== ФРАГМЕНТ ТЕКСТА ==
Идея частной собственности, заимствованная Екатериной II в Европе, была привнесена в политическую и экономическую систему, основанную на крепостном праве и иерархических патримониальных отношениях. Идеология самодержавия в сочетании с частнособственническим индивидуализмом лишили европейскую концепцию частной собственности присущего ей политического смысла. Автономия, дарованная частным владельцам, интерпретировалась в терминах интимности и эксклюзивного характера владения. Безупречный на первый взгляд фасад правового института частной собственности скрывал путаницу отношений между крестьянами и помещиками, основанных на обычаях, традициях, неписаных правилах. В то же время дворянство и трон оказались связанными негласным договором, гарантировавшим лояльность элиты в обмен на охрану ее богатств. Хотя Екатерина Великая изначально намеревалась упразднить крепостное право, она, вероятно, даже не задумывалась о том, способна ли созданная ею модель частнособственнических отношений работать в отсутствие крепостничества. Концепция собственности в России оказалась тесно связана с крепостным правом, поскольку помещики воспринимали свои права как основанные на imperium (то есть публичной власти над крестьянами) и dominium (частном владении). Крестьяне воспринимались привязанными к земле – наряду с реками, лесами и всем остальным, что эта земля могла содержать на своей поверхности и даже под ней[194]194
  Каримов А. Е. Докуда соха и топор доходили. С. 218; Христофоров И. А. Судьба реформы. С. 54.


[Закрыть]
.

В этой главе будут прослежены изменения, произошедшие в системе прав собственности в результате реформ 1860‐х годов – в первую очередь крестьянской. В качестве примера я проанализирую судьбу двух наиболее острых проблем российской экономики – сохранение лесов и освоение минеральных ресурсов. Мы увидим, как освобождение крестьян в 1861 году изменило систему частной собственности, которая была создана в абсолютно иных условиях крепостной экономики, какие элементы екатерининской модели пережили реформу и как изначальная екатерининская концепция повлияла на пореформенные представления о собственности и связанные с ней практику и политические отношения.

== ДАННЫЕ ДЛЯ ОБРАБОТКИ ==
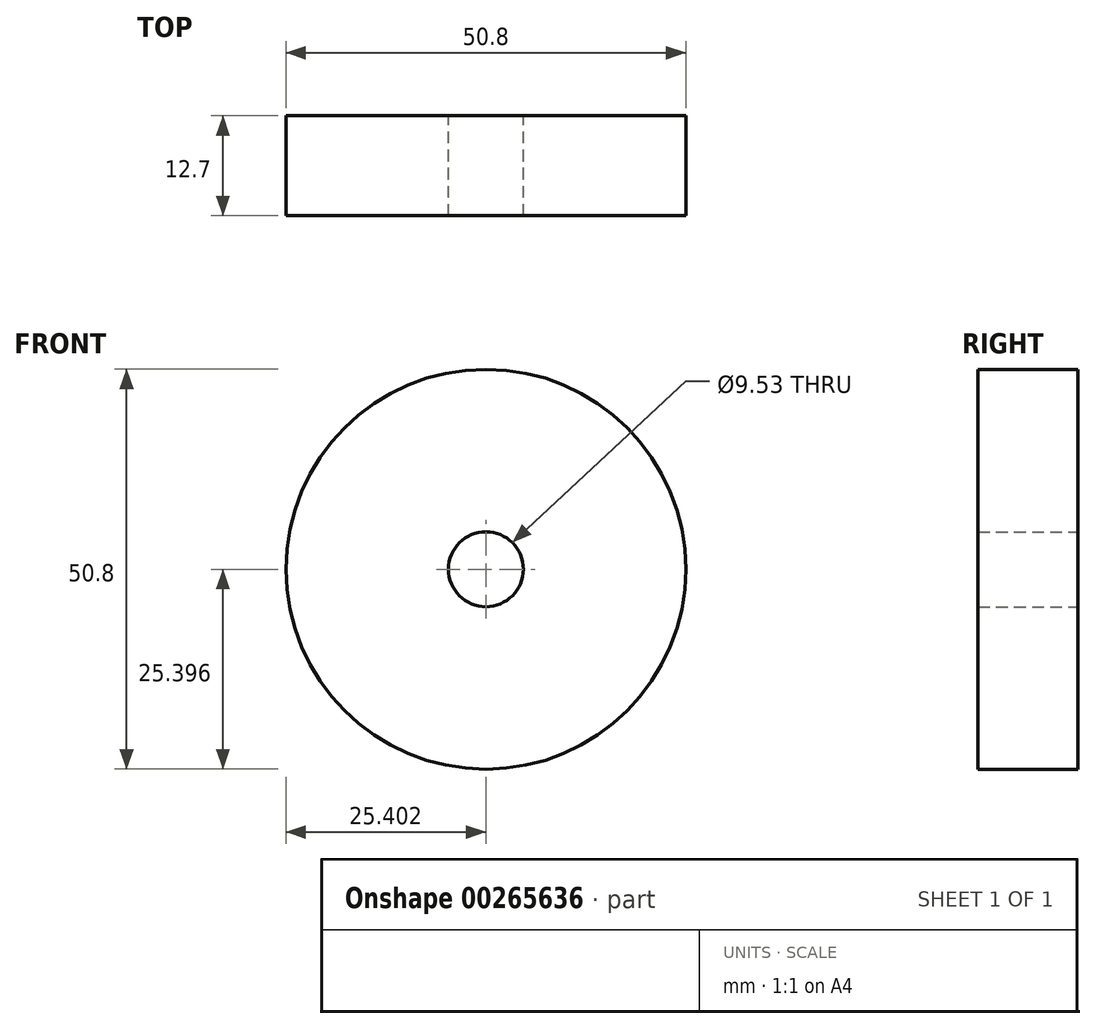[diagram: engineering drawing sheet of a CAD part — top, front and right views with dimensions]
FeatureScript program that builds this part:
annotation { "Feature Type Name" : "Feature", "Feature Type Description" : "" }
export const myFeature = defineFeature(function(context is Context, id is Id, definition is map)
    precondition{}
    {
        {
            var Q0;
            Q0=qCreatedBy(makeId("Front.planeOp"),FACE);
            var sketch = newSketch(context, id + "F0", { "sketchPlane" : qUnion([Q0])});
            skCircle(sketch, "E0", {"center": v(42.18, 38.26) * mm, "radius": 25.4 * mm});
            skCircle(sketch, "E1", {"center": v(42.18, 38.26) * mm, "radius": 4.76 * mm});
            skCircle(sketch, "E2.MirrorC", {"center": v(-42.18, 38.26) * mm, "radius": 25.4 * mm});
            skCircle(sketch, "E3.MirrorC", {"center": v(-42.18, 38.26) * mm, "radius": 4.76 * mm});
            skSolve(sketch);
        }
        {
            var Q0;
            Q0=makeQuery(id+"F0.imprint","IMPRINT",FACE,{"disambiguationData":[TD([[makeQuery(id+"F0.imprint","IMPRINT",EDGE,{"derivedFrom":sQuery(id+"F0.wireOp",EDGE,"E2.MirrorC")}),-1.0]])]});
            var Q1;
            Q1=makeQuery(id+"F0.imprint","IMPRINT",FACE,{"disambiguationData":[TD([[makeQuery(id+"F0.imprint","IMPRINT",EDGE,{"derivedFrom":sQuery(id+"F0.wireOp",EDGE,"E0")}),1.0]])]});
            extrude(context, id + "F1", {"entities" : qUnion([Q0, Q1]), "depth" : 12.7 * mm});
        }
    });
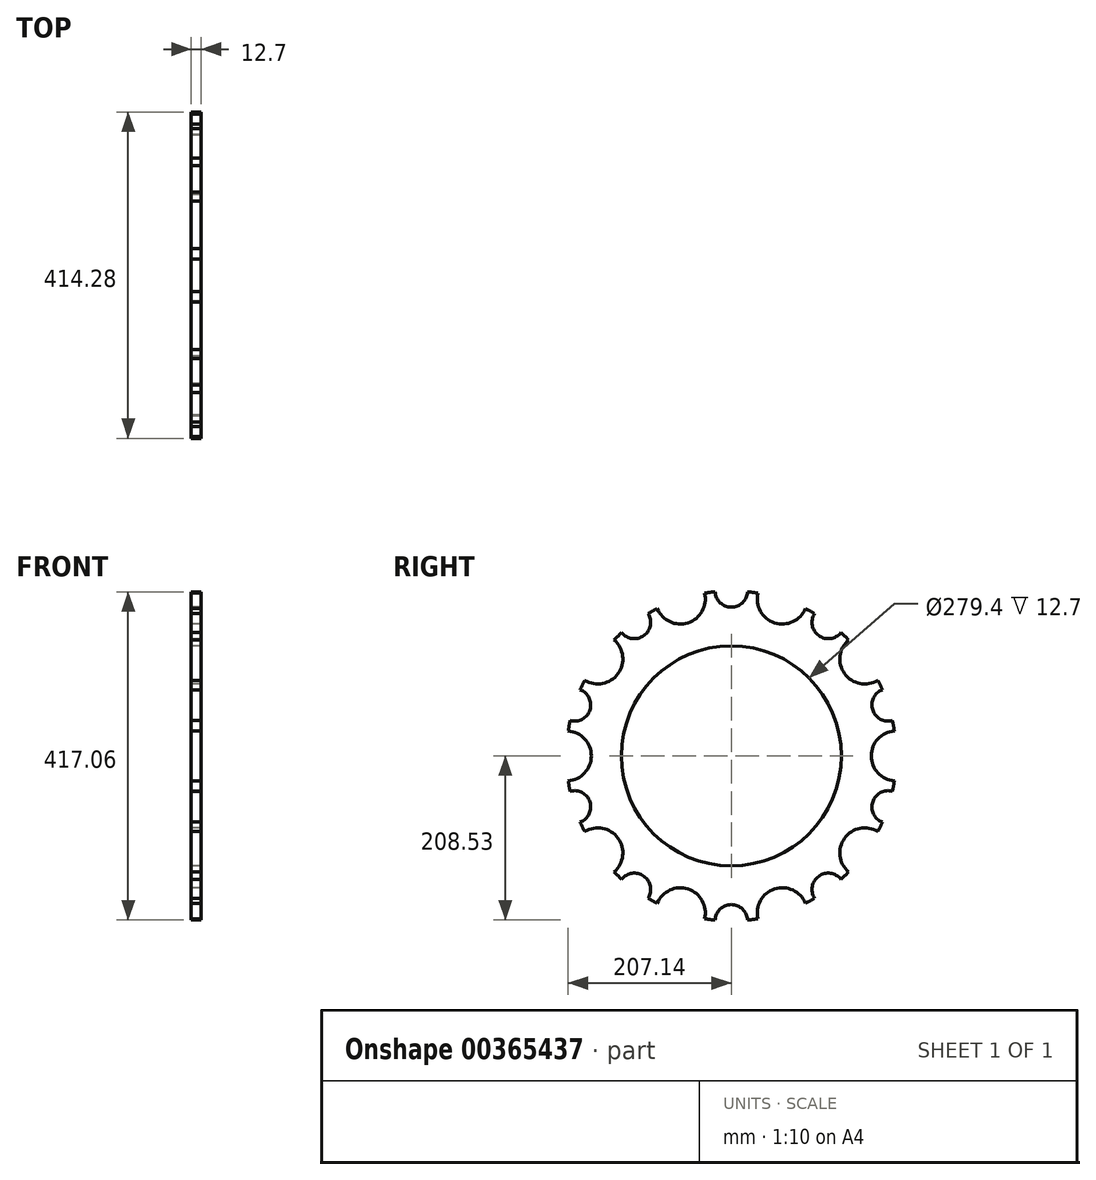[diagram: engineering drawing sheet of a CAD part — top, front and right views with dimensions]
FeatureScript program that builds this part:
annotation { "Feature Type Name" : "Feature", "Feature Type Description" : "" }
export const myFeature = defineFeature(function(context is Context, id is Id, definition is map)
    precondition{}
    {
        {
            var Q0;
            Q0=qCreatedBy(makeId("Right.planeOp"),FACE);
            var sketch = newSketch(context, id + "F0", { "sketchPlane" : qUnion([Q0])});
            skArc(sketch, "E0", {"start": v(-20.61, 208.53) * mm, "mid": v(-27.27, 207.77) * mm, "end": v(-33.9, 206.79) * mm});
            skCircle(sketch, "E1", {"center": v(0, 0) * mm, "radius": 139.7 * mm});
            skLineSegment(sketch, "E2", {"start": v(0, 0) * mm, "end": v(0, 209.55) * mm, "construction": true});
            skArc(sketch, "E3", {"start": v(-20.61, 208.53) * mm, "mid": v(0, 188.91) * mm, "end": v(20.61, 208.53) * mm});
            skArc(sketch, "E4.1.0", {"start": v(-139.25, 156.6) * mm, "mid": v(-111.04, 152.83) * mm, "end": v(-105.9, 180.82) * mm});
            skArc(sketch, "E4.2.0", {"start": v(-204.7, 44.84) * mm, "mid": v(-179.67, 58.38) * mm, "end": v(-191.96, 84.04) * mm});
            skArc(sketch, "E4.3.0", {"start": v(-191.96, -84.04) * mm, "mid": v(-179.67, -58.38) * mm, "end": v(-204.7, -44.84) * mm});
            skArc(sketch, "E4.4.0", {"start": v(-105.9, -180.82) * mm, "mid": v(-111.04, -152.83) * mm, "end": v(-139.25, -156.6) * mm});
            skArc(sketch, "E4.5.0", {"start": v(20.61, -208.53) * mm, "mid": v(0, -188.91) * mm, "end": v(-20.61, -208.53) * mm});
            skArc(sketch, "E4.6.0", {"start": v(139.25, -156.6) * mm, "mid": v(111.04, -152.83) * mm, "end": v(105.9, -180.82) * mm});
            skArc(sketch, "E4.7.0", {"start": v(204.7, -44.84) * mm, "mid": v(179.67, -58.38) * mm, "end": v(191.96, -84.04) * mm});
            skArc(sketch, "E4.8.0", {"start": v(191.96, 84.04) * mm, "mid": v(179.67, 58.38) * mm, "end": v(204.7, 44.84) * mm});
            skArc(sketch, "E4.9.0", {"start": v(105.9, 180.82) * mm, "mid": v(111.04, 152.83) * mm, "end": v(139.25, 156.6) * mm});
            skArc(sketch, "E5.trimOffspring", {"start": v(-139.25, 156.6) * mm, "mid": v(-144.19, 152.06) * mm, "end": v(-148.98, 147.37) * mm});
            skArc(sketch, "E6.trimOffspring", {"start": v(-204.7, 44.84) * mm, "mid": v(-206.03, 38.27) * mm, "end": v(-207.14, 31.66) * mm});
            skArc(sketch, "E7.trimOffspring", {"start": v(-191.96, -84.04) * mm, "mid": v(-189.17, -90.14) * mm, "end": v(-186.2, -96.14) * mm});
            skArc(sketch, "E8.trimOffspring", {"start": v(-105.9, -180.82) * mm, "mid": v(-100.06, -184.12) * mm, "end": v(-94.12, -187.22) * mm});
            skArc(sketch, "E9.trimOffspring", {"start": v(20.61, -208.53) * mm, "mid": v(27.27, -207.77) * mm, "end": v(33.9, -206.79) * mm});
            skArc(sketch, "E10.trimOffspring", {"start": v(139.25, -156.6) * mm, "mid": v(144.19, -152.06) * mm, "end": v(148.98, -147.37) * mm});
            skArc(sketch, "E11.trimOffspring", {"start": v(204.7, -44.84) * mm, "mid": v(206.03, -38.27) * mm, "end": v(207.14, -31.66) * mm});
            skArc(sketch, "E12.trimOffspring", {"start": v(191.96, 84.04) * mm, "mid": v(189.17, 90.14) * mm, "end": v(186.2, 96.14) * mm});
            skArc(sketch, "E13.trimOffspring", {"start": v(105.9, 180.82) * mm, "mid": v(100.06, 184.12) * mm, "end": v(94.12, 187.22) * mm});
            skArc(sketch, "E14", {"start": v(33.9, 206.79) * mm, "mid": v(54.94, 169.1) * mm, "end": v(94.12, 187.22) * mm});
            skArc(sketch, "E15.trimOffspring", {"start": v(33.9, 206.79) * mm, "mid": v(27.27, 207.77) * mm, "end": v(20.61, 208.53) * mm});
            skArc(sketch, "E16.1.0", {"start": v(-94.12, 187.22) * mm, "mid": v(-54.94, 169.1) * mm, "end": v(-33.9, 206.79) * mm});
            skArc(sketch, "E16.2.0", {"start": v(-186.2, 96.14) * mm, "mid": v(-143.84, 104.5) * mm, "end": v(-148.98, 147.37) * mm});
            skArc(sketch, "E16.3.0", {"start": v(-207.14, -31.66) * mm, "mid": v(-177.8, 0) * mm, "end": v(-207.14, 31.66) * mm});
            skArc(sketch, "E16.4.0", {"start": v(-148.98, -147.37) * mm, "mid": v(-143.84, -104.5) * mm, "end": v(-186.2, -96.14) * mm});
            skArc(sketch, "E16.5.0", {"start": v(-33.9, -206.79) * mm, "mid": v(-54.94, -169.1) * mm, "end": v(-94.12, -187.22) * mm});
            skArc(sketch, "E16.6.0", {"start": v(94.12, -187.22) * mm, "mid": v(54.94, -169.1) * mm, "end": v(33.9, -206.79) * mm});
            skArc(sketch, "E16.7.0", {"start": v(186.2, -96.14) * mm, "mid": v(143.84, -104.5) * mm, "end": v(148.98, -147.37) * mm});
            skArc(sketch, "E16.8.0", {"start": v(207.14, 31.66) * mm, "mid": v(177.8, 0) * mm, "end": v(207.14, -31.66) * mm});
            skArc(sketch, "E16.9.0", {"start": v(148.98, 147.37) * mm, "mid": v(143.84, 104.5) * mm, "end": v(186.2, 96.14) * mm});
            skArc(sketch, "E17.trimOffspring", {"start": v(148.98, 147.37) * mm, "mid": v(144.19, 152.06) * mm, "end": v(139.25, 156.6) * mm});
            skArc(sketch, "E18.trimOffspring", {"start": v(207.14, 31.66) * mm, "mid": v(206.03, 38.27) * mm, "end": v(204.7, 44.84) * mm});
            skArc(sketch, "E19.trimOffspring", {"start": v(186.2, -96.14) * mm, "mid": v(189.17, -90.14) * mm, "end": v(191.96, -84.04) * mm});
            skArc(sketch, "E20.trimOffspring", {"start": v(94.12, -187.22) * mm, "mid": v(100.06, -184.12) * mm, "end": v(105.9, -180.82) * mm});
            skArc(sketch, "E21.trimOffspring", {"start": v(-33.9, -206.79) * mm, "mid": v(-27.27, -207.77) * mm, "end": v(-20.61, -208.53) * mm});
            skArc(sketch, "E22.trimOffspring", {"start": v(-148.98, -147.37) * mm, "mid": v(-144.19, -152.06) * mm, "end": v(-139.25, -156.6) * mm});
            skArc(sketch, "E23.trimOffspring", {"start": v(-207.14, -31.66) * mm, "mid": v(-206.03, -38.27) * mm, "end": v(-204.7, -44.84) * mm});
            skArc(sketch, "E24.trimOffspring", {"start": v(-186.2, 96.14) * mm, "mid": v(-189.17, 90.14) * mm, "end": v(-191.96, 84.04) * mm});
            skArc(sketch, "E25.trimOffspring", {"start": v(-94.12, 187.22) * mm, "mid": v(-100.06, 184.12) * mm, "end": v(-105.9, 180.82) * mm});
            skLineSegment(sketch, "E26", {"start": v(0, 0) * mm, "end": v(64.75, 199.3) * mm, "construction": true});
            skSolve(sketch);
        }
        {
            var Q0;
            Q0 = qSketchRegion(id + "F0", true);
            extrude(context, id + "F1", {"entities" : qUnion([Q0]), "depth" : 12.7 * mm});
        }
    });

== ПОСТАНОВКА ЗАДАЧИ 1 ==
Перечислите все строки данных, в которых встречается слово «true», учитывая регистр букв.
== ПОСТАНОВКА ЗАДАЧИ 2 ==
Продолжите текст о частной собственности в России, начав сразу после его последнего предложения.

== РЕЗУЛЬТАТ ВЫПОЛНЕНИЯ 1 ==
            skLineSegment(sketch, "E2", {"start": v(0, 0) * mm, "end": v(0, 209.55) * mm, "construction": true});
            skLineSegment(sketch, "E26", {"start": v(0, 0) * mm, "end": v(64.75, 199.3) * mm, "construction": true});
            Q0 = qSketchRegion(id + "F0", true);

== РЕЗУЛЬТАТ ВЫПОЛНЕНИЯ 2 ==
Освобождение крестьян в 1861 году представляло собой, разумеется, самую существенную реформу собственности, которая вызвала цепь последующих перемен в этой области. Если иметь в виду то отношение к собственности, которое преобладало в первой половине XIX века, и то, что правительство панически боялось дестабилизировать систему владельческих отношений, его решимость отобрать у дворян их наиболее ценный ресурс – труд крепостных крестьян и их повинности – и отдать отчужденные земли освобожденным крепостным выглядит чрезвычайно впечатляюще. В этом смысле вопрос, поставленный Дэниэлом Филдом[195]195
  Field D. The End of Serfdom: Nobility and Bureaucracy in Russia, 1855–1861. Cambridge, MA: Harvard University Press, 1976. P. 2–3.


[Закрыть]
, – «как такая реформа стала возможна при таком режиме?» – приобретает иной смысл: как правительство посмело отречься от своей политики строгого покровительства частной собственности – института, который символизировал доверительный и интимный характер политических отношений между частными землевладельцами и монархом? Как оно преодолело боязнь поколебать основу частной собственности как щита, защищающего режим от радикальных идей?

Конечно, восприятие (или неприятие) обществом мысли о том, что право собственности может подлежать ограничениям, диктовалось изначальной формулировкой концепции частной собственности. Неслучайно в процессе разработки реформы освобождение крестьян с землей часто представлялось чем-то аналогичным отчуждению собственности на публичные нужды, такие как строительство железных дорог. Как показал Михаил Долбилов, значительное число русских дворян ожидало, что государство возьмет на себя бремя устройства освобожденных крестьян на землях, приобретенных у тех же дворян. Помещики рассчитывали, что правительство, стремящееся к защите своей репутации сильной власти, найдет деньги или ресурсы, чтобы выплатить дворянам компенсацию за экспроприацию их земель[196]196
  Долбилов М. Д. «Земельная собственность» и освобождение крестьян // Собственность на землю в России: история и современность / Ред. Д. Ф. Аяцков. М.: РОССПЭН, 2002. С. 113.


[Закрыть]
. Бюрократическая процедура и установленные Положениями 19 февраля 1861 года правила постепенного процесса освобождения крестьян казались значительно более несправедливыми и ограничивающими дворянские владельческие права, чем одномоментный выкуп всех крестьянских наделов государством[197]197
  Там же. С. 112–113, 115, 119, 150.


[Закрыть]
. Дворянское видение освобождения крестьян по справедливости[198]198
  Скребицкий А. Крестьянское дело в царствование императора Александра II. Материалы для истории освобождения крестьян. Бонн: Тип. Крюгера, 1862. Т. 2. С. 145–146.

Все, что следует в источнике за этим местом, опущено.